For me, coupled with Moon, I find an ebb and flow of sowing and reaping. I pray at the New Moon. Winter Solstice like New Moon has all the promise of what I can conjure in my imagination. I can send my vision out into the universe knowing the energy of creation works for me. I buy seed to manifest my vision. Spring Equinox is that first quarter Moon where I put my vision into action starting seed April 1. Summer Solstice has the energy of fruition like the Full Moon as my dreams manifest and I start to give thanks for my first harvest. I am grateful at the Summer Solstice for the weather Mother Earth has given me. Autumn Equinox is that ebb in the season like the waning Moom drifting to darkness, where I've done my very best and give thanks for the gift of a bountiful season. It has brought peace to my life to follow the rhythm of the seasons with Solstice/Equinox and Moon to guide me.
I got Tomato (Solanum lycopersicon, Solanaceae, Annual, Mexico) in just before the Equinox. I fell a week behind during propagation and the clouds lingered so long Tomato is pretty small, taking them directly out of the seeding trays instead of having transplanted them into pots like I usually do. Cabbage has come directly out of trays for the second season now. I'll have all my crops this season. Mustard Mix, Peppers and Parsley left to go.

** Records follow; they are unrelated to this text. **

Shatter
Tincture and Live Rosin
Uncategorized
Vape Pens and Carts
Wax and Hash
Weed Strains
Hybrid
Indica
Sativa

Happy Summer Solstice! It's time to celebrate. Festival season has begun here in Beacon and I have that first opportunity to pause, breath and give thanks for Earth's bounty. The feverish drive from Spring falls away and I start to linger in the garden. Here's wishing you have brilliance in your garden. That you have dreamed big and manifested your vision. I am in the gardens which is all I ever want. I am spending my life outside. Twenty years here through Botanical Gardens, the Parks Department and now my gardens. I dreamed of being outside, so I am and it is good. A good life.